2.8 – Business Environment and Ethics 42 | P a g e
3. No cascading effect: VAT avoids multiple taxation. 4. A few rates of tax: In VAT there is mainly four tax rates (0%, 1%, 4%, 12.5%). 5. Self-Assessment: It replaces existing system of inspection by built in assessment by the dealers and internal auditing. 6. Less incentive to tax evasion (wider coverage): In VAT, a less amount of tax is paid by everyone in a value chain and collects it from its customer. 7. Revenue security: VAT represents an important instrument against tax evasion. 8. Selectivity: VAT may be selectively applied to specific goods or business entities.
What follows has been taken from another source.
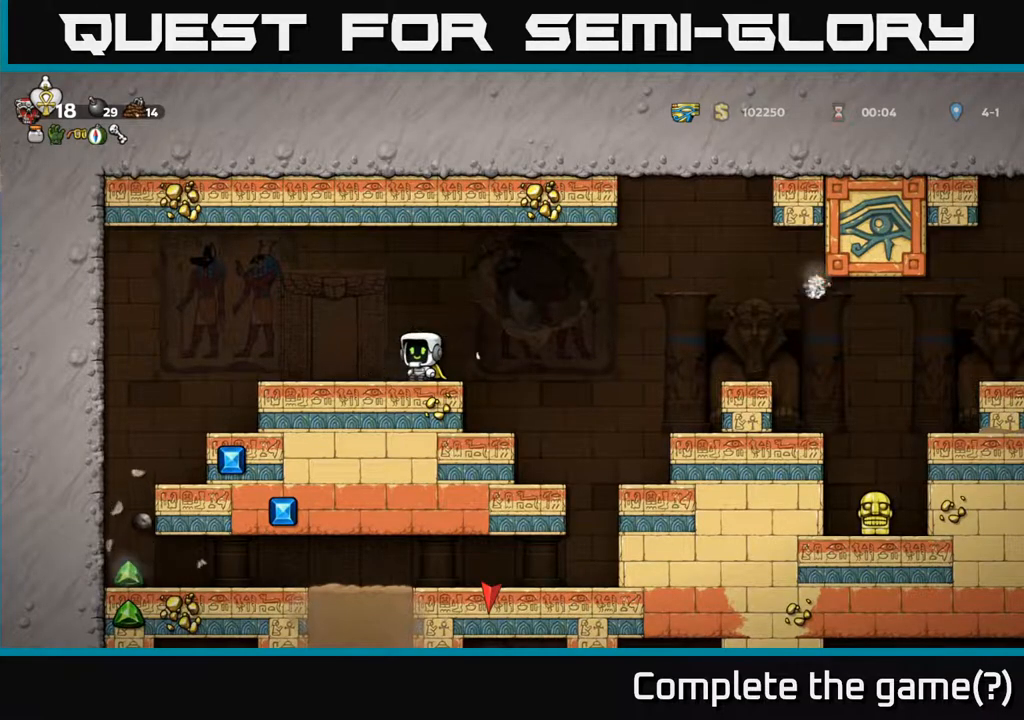
{"buttons": ["DPAD_LEFT"], "left_stick": "center", "right_stick": "center", "events": [[200, "DPAD_LEFT", "down"], [333, "A", "down"], [483, "A", "up"]]}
VAT in India The Indirect Taxes Inquiry Committee set up by Govt. of India in 1976 recommended the adoption of MANVAT (VAT at the manufacturing level) in India. As a result the MODVAT (Modified Value Added Tax) scheme was introduced with effect from May 1, 1986. Initially it covered selected items in only 37 Chapters which was gradually extended to 77 chapters. MODVAT was renamed as CENVAT (Central Value Added Tax) with effect from April 1, 2000. All inputs used directly or indirectly are eligible for CENVAT. In addition to CENVAT, a central sales tax is also imposed on interstate sales of goods. This tax is generally at 4%. Besides there is a provision of 10% service tax on various services.